Sunday, October 14, 2007

On how a Chinese environmental activist got tripped...

I always enjoy investigative journalist reporting. I would say it's one of the main things that online blogging or amateur news would not be able to match old media. (The new media is good at bite size headline grabbing blob of info that might tell you something has happened or is happening, but you don't find good enough details to tell you why.)

There is the piece from New York Times on how a self-proclaimed environmental activist in China who got pushed into a corner, and eventually got tripped over by the local government with claims that he's engaged in blackmail activities. He eventually was got a three-year sentence.
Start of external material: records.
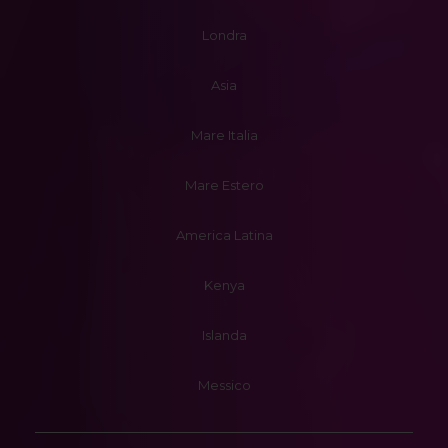
Londra
Asia
Mare Italia
Mare Estero
America Latina
Kenya
Islanda
Messico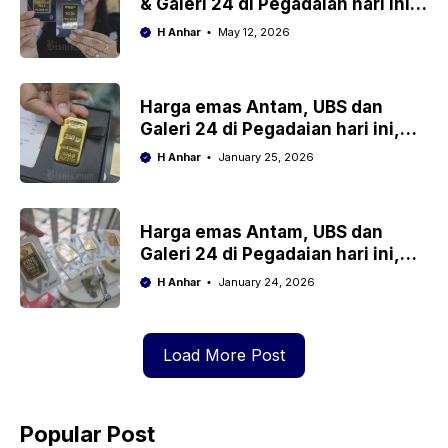
& Galeri 24 di Pegadaian hari ini,
Selasa 12 Mei 2026
H Anhar
May 12, 2026
Harga emas Antam, UBS dan
Galeri 24 di Pegadaian hari ini,
Minggu, 25 Januari 2026
H Anhar
January 25, 2026
Harga emas Antam, UBS dan
Galeri 24 di Pegadaian hari ini,
Sabtu 24 Januari 2026
H Anhar
January 24, 2026
Load More Post
Popular Post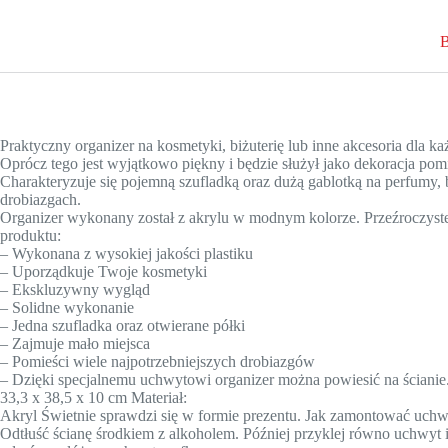
B
Praktyczny organizer na kosmetyki, biżuterię lub inne akcesoria dla ka
Oprócz tego jest wyjątkowo piękny i będzie służył jako dekoracja pom
Charakteryzuje się pojemną szufladką oraz dużą gablotką na perfumy
drobiazgach.
Organizer wykonany został z akrylu w modnym kolorze. Przeźroczyst
produktu:
– Wykonana z wysokiej jakości plastiku
– Uporządkuje Twoje kosmetyki
– Ekskluzywny wygląd
– Solidne wykonanie
– Jedna szufladka oraz otwierane półki
– Zajmuje mało miejsca
– Pomieści wiele najpotrzebniejszych drobiazgów
– Dzięki specjalnemu uchwytowi organizer można powiesić na ściani
33,3 x 38,5 x 10 cm Materiał:
Akryl Świetnie sprawdzi się w formie prezentu. Jak zamontować uchw
Odtłuść ścianę środkiem z alkoholem. Później przyklej równo uchwyt i 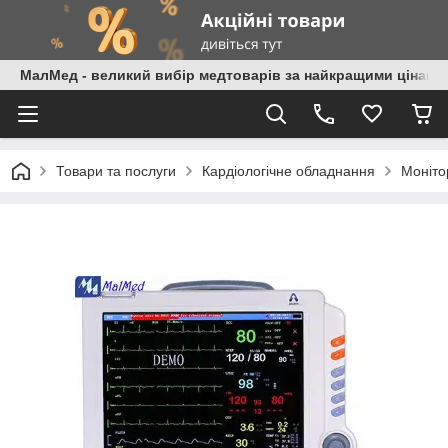
МалМед - великий вибір медтоварів за найкращими цінами
Товари та послуги
Кардіологічне обладнання
Моніто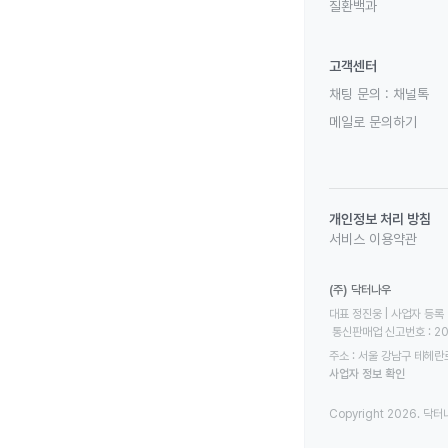
질환백과
고객센터
채팅 문의 :
채널톡
메일로 문의하기
개인정보 처리 방침
서비스 이용약관
(주) 닥터나우
대표 정진웅 | 사업자 등록 번
 통신판매업 신고번호 : 2
주소 : 서울 강남구 테헤란로
사업자 정보 확인
Copyright 2026. 닥터나우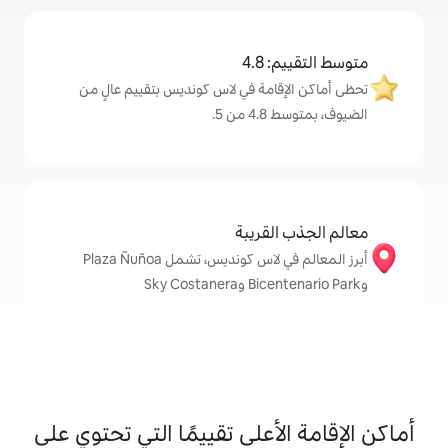
4
مة في لاس كونديس بتقييم عالٍ من
.
قريبة
أبرز المعالم في لاس كونديس، تشمل Plaza Ñuñoa
على تقييمًا التي تحتوي على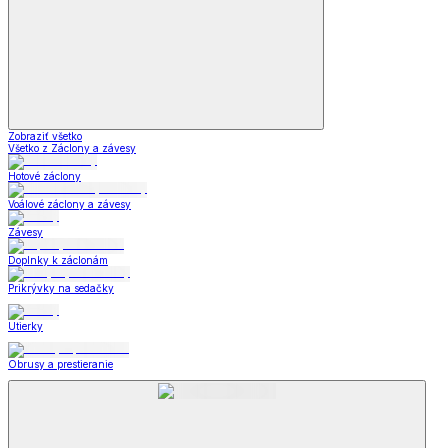
Zobraziť všetko
Všetko z Záclony a závesy
Hotové záclony
Voálové záclony a závesy
Závesy
Doplnky k záclonám
Prikrývky na sedačky
Utierky
Obrusy a prestieranie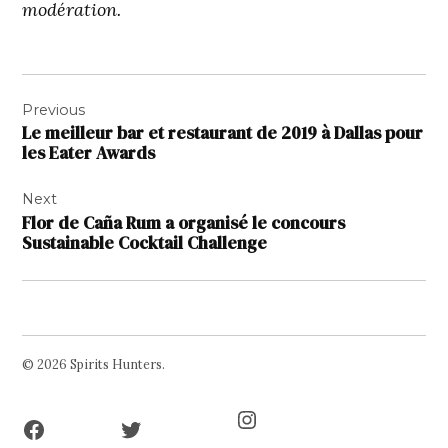
modération.
Navigation
Previous
de
Le meilleur bar et restaurant de 2019 à Dallas pour
l’article
les Eater Awards
Next
Flor de Caña Rum a organisé le concours
Sustainable Cocktail Challenge
© 2026 Spirits Hunters.
Facebook
Twitter
Instagram
Page
Username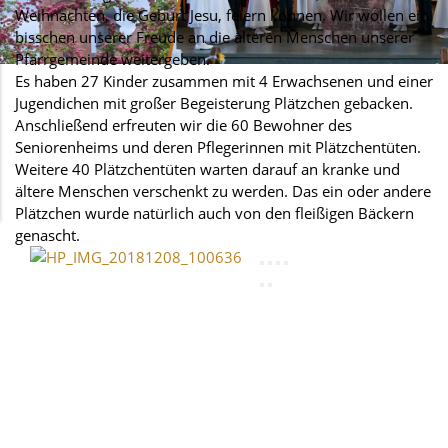
Weihnachten, die Geburt Jesu, feiern können. Wir wollen ein
bisschen unserer Freude an die älteren Menschen unserer
Pfarrgemeinde weitergeben.
Es haben 27 Kinder zusammen mit 4 Erwachsenen und einer
Jugendichen mit großer Begeisterung Plätzchen gebacken.
Anschließend erfreuten wir die 60 Bewohner des
Seniorenheims und deren Pflegerinnen mit Plätzchentüten.
Weitere 40 Plätzchentüten warten darauf an kranke und
ältere Menschen verschenkt zu werden. Das ein oder andere
Plätzchen wurde natürlich auch von den fleißigen Bäckern
genascht.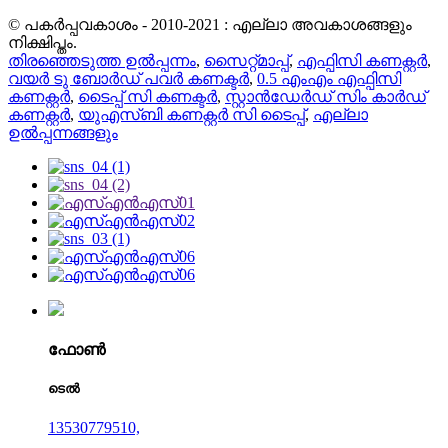
© പകർപ്പവകാശം - 2010-2021 : എല്ലാ അവകാശങ്ങളും
നിക്ഷിപ്തം.
തിരഞ്ഞെടുത്ത ഉൽപ്പന്നം
,
സൈറ്റ്മാപ്പ്
,
എഫ്പിസി കണക്റ്റർ
,
വയർ ടു ബോർഡ് പവർ കണക്ടർ
,
0.5 എംഎം എഫ്പിസി
കണക്റ്റർ
,
ടൈപ്പ് സി കണക്ടർ
,
സ്റ്റാൻഡേർഡ് സിം കാർഡ്
കണക്റ്റർ
,
യുഎസ്ബി കണക്റ്റർ സി ടൈപ്പ്
,
എല്ലാ
ഉൽപ്പന്നങ്ങളും
ഫോൺ
ടെൽ
13530779510,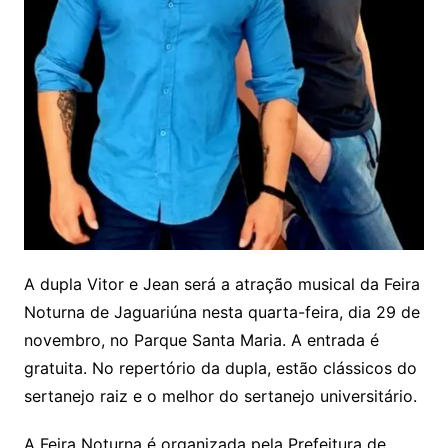
A dupla Vitor e Jean será a atração musical da Feira
Noturna de Jaguariúna nesta quarta-feira, dia 29 de
novembro, no Parque Santa Maria. A entrada é
gratuita. No repertório da dupla, estão clássicos do
sertanejo raiz e o melhor do sertanejo universitário.
A Feira Noturna é organizada pela Prefeitura de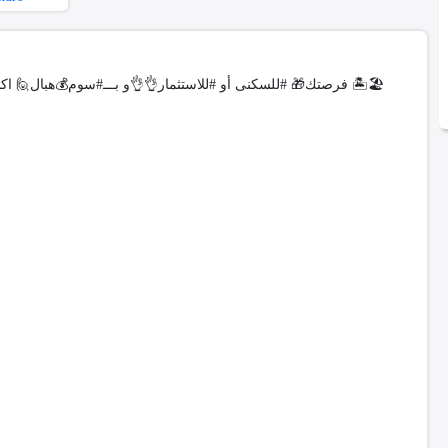
🎁#فرصتك🎁 #للسكنى أو #للاستثمار👌👌و بـــ#سوم💰هبال🙋 اكسب #عقارتحفون📣📣في منطقة راقية في #الحمامات_الجنوبية 🏝🏖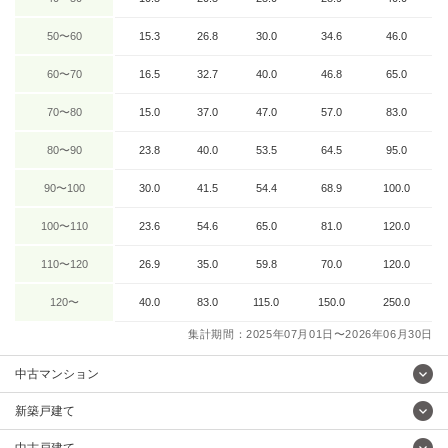
50〜60
15.3
26.8
30.0
34.6
46.0
60〜70
16.5
32.7
40.0
46.8
65.0
70〜80
15.0
37.0
47.0
57.0
83.0
80〜90
23.8
40.0
53.5
64.5
95.0
90〜100
30.0
41.5
54.4
68.9
100.0
100〜110
23.6
54.6
65.0
81.0
120.0
110〜120
26.9
35.0
59.8
70.0
120.0
120〜
40.0
83.0
115.0
150.0
250.0
集計期間：2025年07月01日〜2026年06月30日
中古マンション
新築戸建て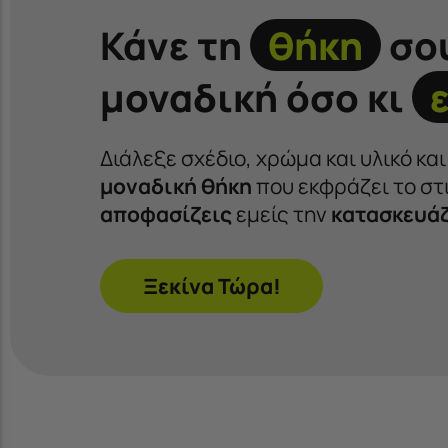
Κάνε τη
θήκη
σο
μοναδική όσο κι
Διάλεξε σχέδιο, χρώμα και υλικό κα
μοναδική θήκη
που εκφράζει το στι
αποφασίζεις
εμείς την
κατασκευά
Ξεκίνα Τώρα!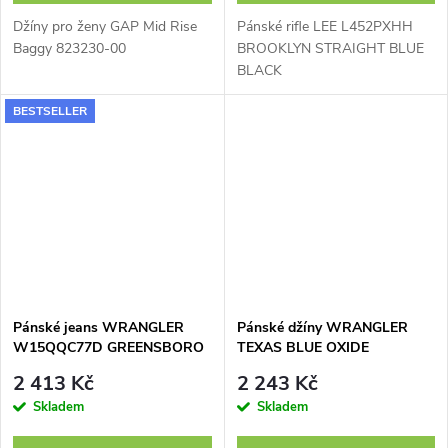
Džíny pro ženy GAP Mid Rise
Pánské rifle LEE L452PXHH
Baggy 823230-00
BROOKLYN STRAIGHT BLUE
BLACK
BESTSELLER
Pánské jeans WRANGLER
Pánské džíny WRANGLER
W15QQC77D GREENSBORO
TEXAS BLUE OXIDE
BLACK BACK
112370856
2 413 Kč
2 243 Kč
Skladem
Skladem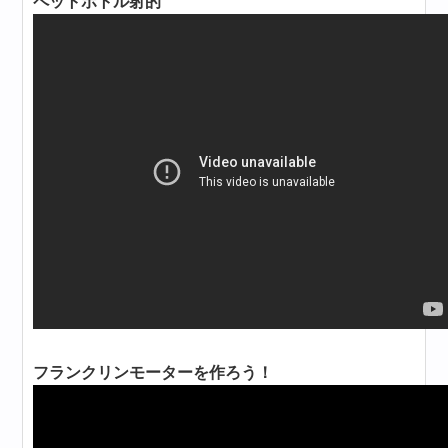
ペットボトル射的
フランクリンモーターを作ろう！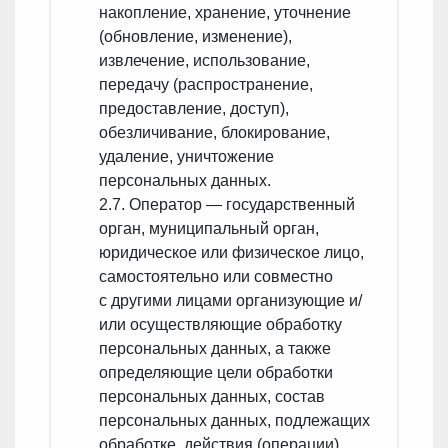
накопление, хранение, уточнение
(обновление, изменение),
извлечение, использование,
передачу (распространение,
предоставление, доступ),
обезличивание, блокирование,
удаление, уничтожение
персональных данных.
2.7. Оператор — государственный
орган, муниципальный орган,
юридическое или физическое лицо,
самостоятельно или совместно
с другими лицами организующие и/
или осуществляющие обработку
персональных данных, а также
определяющие цели обработки
персональных данных, состав
персональных данных, подлежащих
обработке, действия (операции),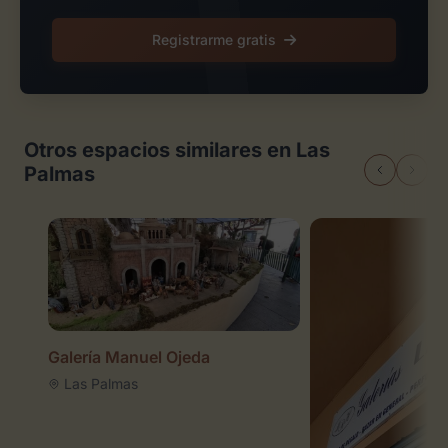
Registrarme gratis
Otros espacios similares en Las
Palmas
Galería Manuel Ojeda
Las Palmas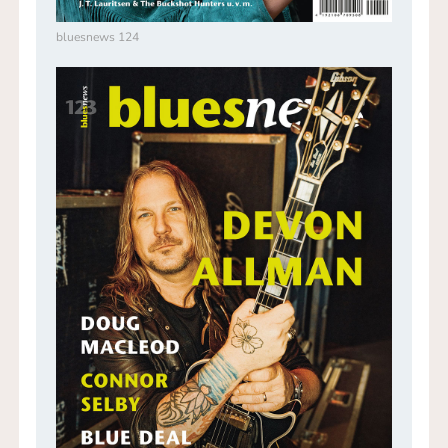
bluesnews 124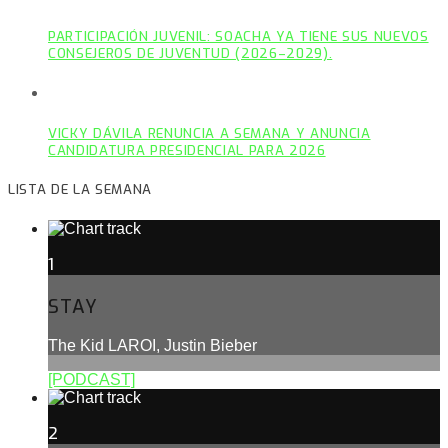
PARTICIPACIÓN JUVENIL: SOACHA YA TIENE SUS NUEVOS
CONSEJEROS DE JUVENTUD (2026–2029).
VICKY DÁVILA RENUNCIA A SEMANA Y ANUNCIA
CANDIDATURA PRESIDENCIAL PARA 2026
LISTA DE LA SEMANA
1
STAY
The Kid LAROI, Justin Bieber
[PODCAST]
2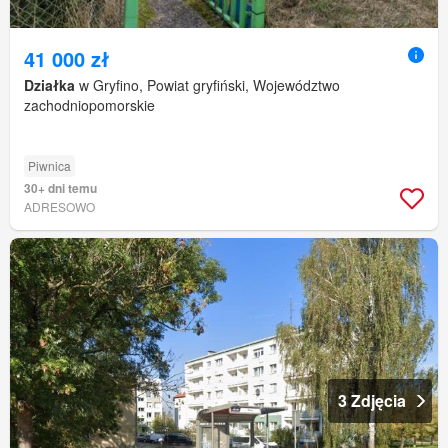
41 000 zł
Działka
w Gryfino, Powiat gryfiński, Województwo
zachodniopomorskie
Piwnica
30+ dni temu
ADRESOWO
3 Zdjęcia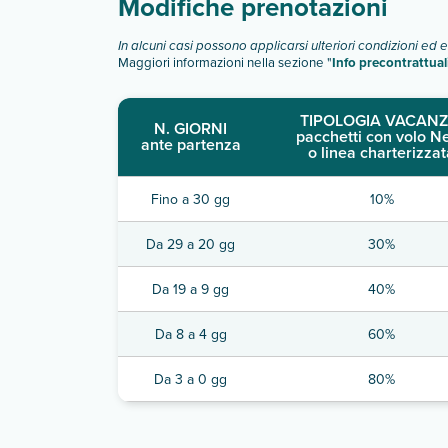
Modifiche prenotazioni
In alcuni casi possono applicarsi ulteriori condizioni ed 
Maggiori informazioni nella sezione "
Info precontrattual
TIPOLOGIA VACANZ
N. GIORNI
pacchetti con volo N
ante partenza
o linea charterizzat
Fino a 30 gg
10%
Da 29 a 20 gg
30%
Da 19 a 9 gg
40%
Da 8 a 4 gg
60%
Da 3 a 0 gg
80%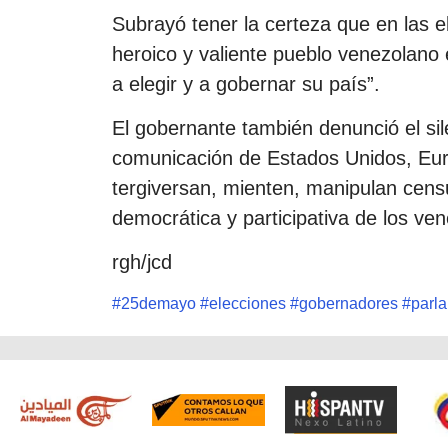
Subrayó tener la certeza que en las e
heroico y valiente pueblo venezolano e
a elegir y a gobernar su país”.
El gobernante también denunció el si
comunicación de Estados Unidos, Eur
tergiversan, mienten, manipulan censur
democrática y participativa de los ve
rgh/jcd
#
25demayo
#
elecciones
#
gobernadores
#
parl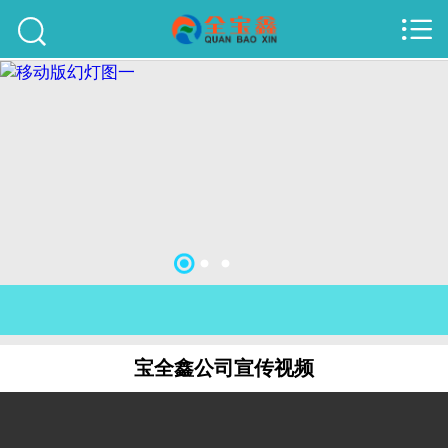



首页
建站案例
旺铺案例
服务项目
行业资讯
关于我们
联系我们
宝全鑫公司宣传视频
51La
域名查询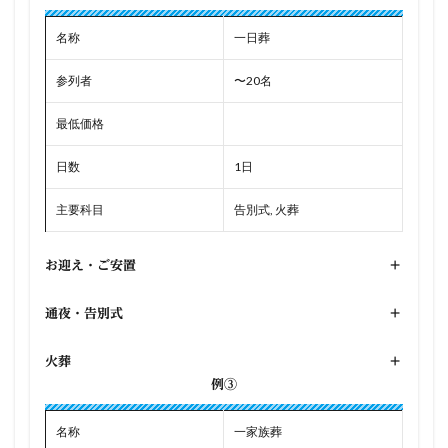
名称
一日葬
参列者
〜20名
最低価格
日数
1日
主要科目
告別式, 火葬
お迎え・ご安置
+
通夜・告別式
+
火葬
+
例③
名称
一家族葬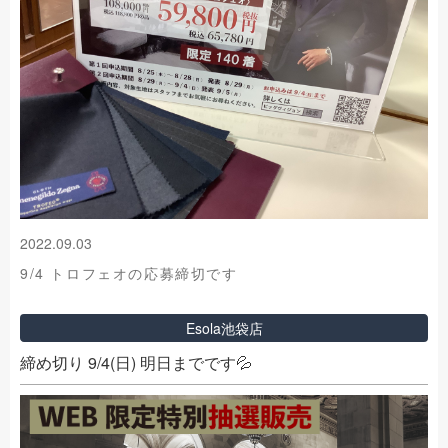
2022.09.03
9/4 トロフェオの応募締切です
Esola池袋店
締め切り 9/4(日) 明日までです💦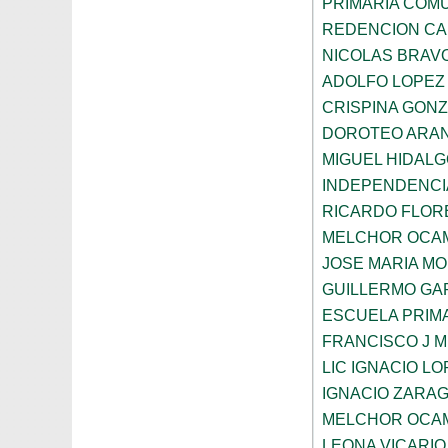
PRIMARIA COMU
REDENCION CA
NICOLAS BRAV
ADOLFO LOPEZ
CRISPINA GON
DOROTEO ARA
MIGUEL HIDAL
INDEPENDENCI
RICARDO FLOR
MELCHOR OCA
JOSE MARIA M
GUILLERMO GA
ESCUELA PRIM
FRANCISCO J M
LIC IGNACIO L
IGNACIO ZARA
MELCHOR OCA
LEONA VICARIO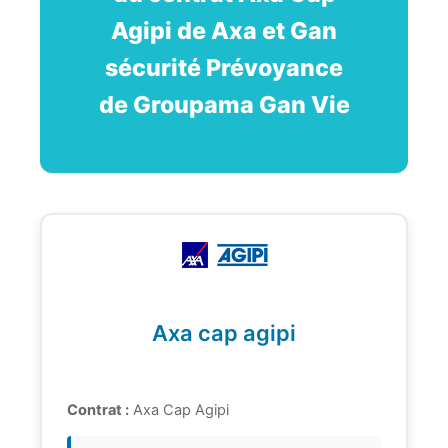
Agipi de Axa et Gan
sécurité Prévoyance
de Groupama Gan Vie
Axa cap agipi
Contrat :
Axa Cap Agipi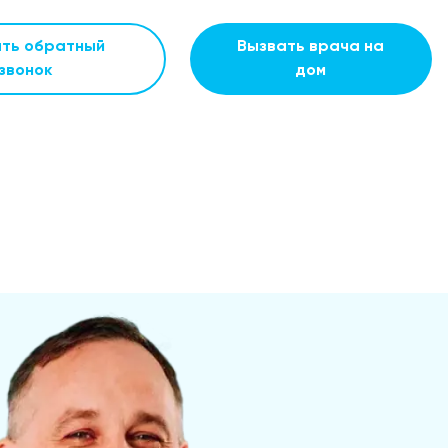
ать обратный
Вызвать врача на
звонок
дом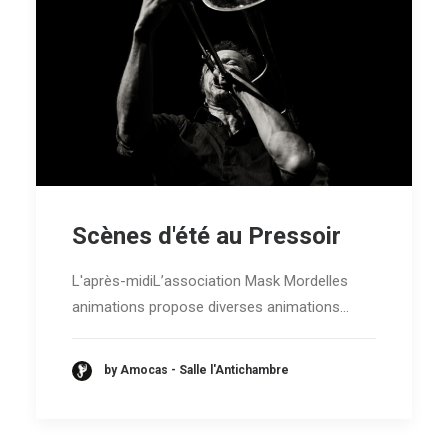
Scènes d'été au Pressoir
L'après-midiL’association Mask Mordelles
animations propose diverses animations…
by Amocas - Salle l'Antichambre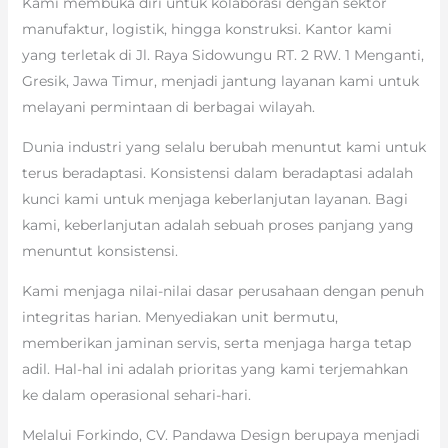
Kami membuka diri untuk kolaborasi dengan sektor
manufaktur, logistik, hingga konstruksi. Kantor kami
yang terletak di Jl. Raya Sidowungu RT. 2 RW. 1 Menganti,
Gresik, Jawa Timur, menjadi jantung layanan kami untuk
melayani permintaan di berbagai wilayah.
Dunia industri yang selalu berubah menuntut kami untuk
terus beradaptasi. Konsistensi dalam beradaptasi adalah
kunci kami untuk menjaga keberlanjutan layanan. Bagi
kami, keberlanjutan adalah sebuah proses panjang yang
menuntut konsistensi.
Kami menjaga nilai-nilai dasar perusahaan dengan penuh
integritas harian. Menyediakan unit bermutu,
memberikan jaminan servis, serta menjaga harga tetap
adil. Hal-hal ini adalah prioritas yang kami terjemahkan
ke dalam operasional sehari-hari.
Melalui Forkindo, CV. Pandawa Design berupaya menjadi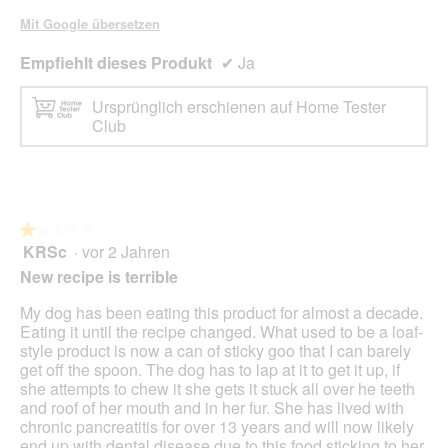
Mit Google übersetzen
Empfiehlt dieses Produkt
✔
Ja
Ursprünglich erschienen auf Home Tester
Club
★★★★★
★★★★★
KRSc
·
vor 2 Jahren
1
von
New recipe is terrible
5
Sternen.
My dog has been eating this product for almost a decade.
Eating it until the recipe changed. What used to be a loaf-
style product is now a can of sticky goo that I can barely
get off the spoon. The dog has to lap at it to get it up, if
she attempts to chew it she gets it stuck all over he teeth
and roof of her mouth and in her fur. She has lived with
chronic pancreatitis for over 13 years and will now likely
end up with dental disease due to this food sticking to her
He claimed that the police tortured him, but it did not look like he argued that he did not engage in the blackmail that got him arrested in the first place.

It's quite sad, really. It's not easy to be a lone voice, to swim against the tide, and to bring public attention (if not action) on pollution and environmental issues, particularly if the government is implicated as well. The philosophical question is, how long can a person, even with will of steel, to stand up against the whole establishment; and how long should that person suffer, as a result, before we the bystanders and onlookers should cast the vote and say he's a hypocrite afterall?

There is good reason why great men like Nelson Mandela would get Nobel Peace Prize for all his sacrifices for the cause, be beaten down again and again, can through in one piece, and even champion for a peaceful solution for a long hard problem.

It's way too easy for outsiders like me, to cast the first stone on this condemned Chinese man, even though he started out all these with a pure heart. I do hope there is something good that come out of it.